In a late night session on Tuesday city council passed a package of cuts that will affect 230 city workers and result in the layoff of more than 100 employees.

While the exact positions and departments have not been made public, Mayor Naheed Nenshi said the layoffs would be proportional to cuts and would begin 'soonish.'

The three largest cuts are to Calgary Transit ($9 million), police ($7 million) and fire and emergency services ($7million).

"The cuts that we made today are effective for the rest of the year. So we’ll have to see those service reductions happen quite quickly or we will not be able to achieve the savings for the rest of the year," said Nenshi.

The majority of the cuts to transit are in management and there is also a cut of about 88,000 service hours.

"I don’t believe that there are any routes being cancelled, but you are going to see a little bit more spacing between trains and buses, particularly in off peak hours," said Nenshi.

Donna Ball lives in the downtown core and relies on Access Calgary to get her to appointments. Despite needing a scooter to get around, she’s new to the service. "At first] They told me I could have it in the winter or when it rained or something, when it was icy. [Recently] they’ve told me i could take it all the time."

"But I only want it for when i went to the doctor. I have to go to the Rockyview Hospital and it costs a lot of money to take a taxi that far."

Rev. Anna Greenwood-Lee is an Anglican priest and head of the Calgary Alliance for the Common Good. She says no matter what council says about doing the least harm to the vulnerable, the cuts in service will never affect Calgarians equally. "They say they are cutting underperforming routes, and what that usually means is routes out into suburbs and lower income neighbourhoods late at night," said Greenwood-Lee. "If you think about who’s on those buses, it’s not middle class people coming back from dinner parties, it’s shift workers who rely on transit to get home after their one or two shifts at their one or two jobs that day."

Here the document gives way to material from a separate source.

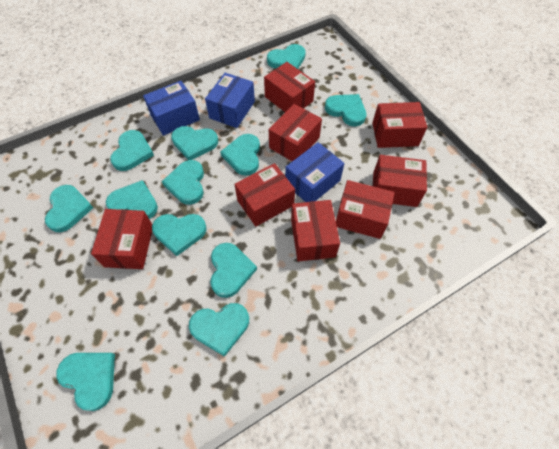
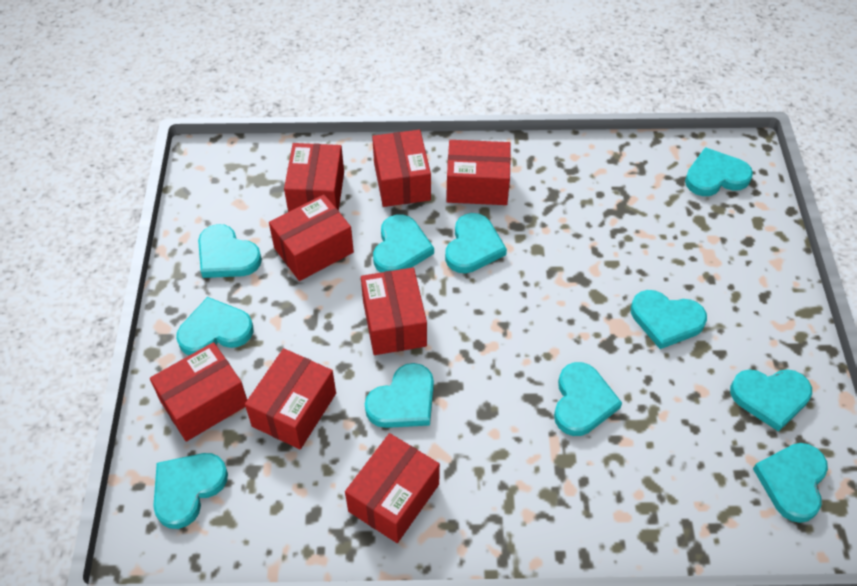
blue box: [143,81,200,136] [205,73,255,128] [285,142,345,202] = 3 -> none = 0
turquoise heart: [45,185,93,232] [56,353,115,411] [106,180,158,219] [110,130,154,171] [152,214,207,256] [162,160,204,205] [171,126,218,160] [189,303,249,357] [210,243,257,298] [220,134,260,176] [267,44,306,69] [325,94,366,126] = 12 -> [153,453,228,529] [176,297,253,355] [198,224,262,278] [365,363,434,428] [373,214,434,273] [445,213,507,273] [554,362,622,436] [631,290,707,349] [685,147,753,196] [730,369,812,432] [753,443,828,523] = 11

"We really need to think about who that’s going to affect and what other options they have."

Calgary Police Commission chair Brian Thiessen said the cuts will be tough to absorb, but will not result in the loss of any frontline officers.

“We are concerned about the future of the Calgary Police Service,” said Thiessen in a presentation to council ahead of the decision.

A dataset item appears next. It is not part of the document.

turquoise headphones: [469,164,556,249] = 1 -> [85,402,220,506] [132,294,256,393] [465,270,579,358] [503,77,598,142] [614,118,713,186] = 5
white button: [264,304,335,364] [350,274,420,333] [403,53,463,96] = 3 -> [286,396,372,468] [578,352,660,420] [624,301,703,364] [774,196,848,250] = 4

“This reduction will have impacts on the organization. It can only be achieved by reducing training and equipment, permanently eliminating the auxiliary cadet program with 50 part-time positions, reducing the number of management positions, putting a freeze on civilian positions, reducing the capacity to invest in technology and supports to solve crime.”

As part of the cuts, a Calgary Fire Department pilot program will be cancelled. An SUV loaded with medical supplies was being sent to respond to some medical calls but now a fire truck will be dispatched instead. It is a change that saves on staffing and equipment costs without changing the qualifications of first responders.

"The medical response unit out of 1 Station downtown did 2,900 calls last year. That means that engine in number 1 station is going to have to pick up the majority of those calls," said Mike Henson, president of the Calgary Firefighters Association. "Number 1's engine will not be available to respond to building alarms, fire calls, car accidents because it will be doing medical calls that is has to pick up."

Two fitness facilities were also among the cuts but council put in $800,000 in one-time money until they can more closely study the impact of the pending closures.

Those closures will likely go ahead next year but the exact facilities have not been identified publicly.

Despite the blowback and the admittedly 'terrible' optics of the cuts package coming hot on the heels of a $550 million new arena deal, the mayor says the process is an important one and that the money comes from different, and legally separated, parts of the budget.

“Doing $60 million in the middle of the budget year was not my choice, it was council’s ultimate wisdom to go ahead and do that, but I’m going to suggest to you that looking for those efficiencies and setting those targets is something we need to continuously do,” said Nenshi.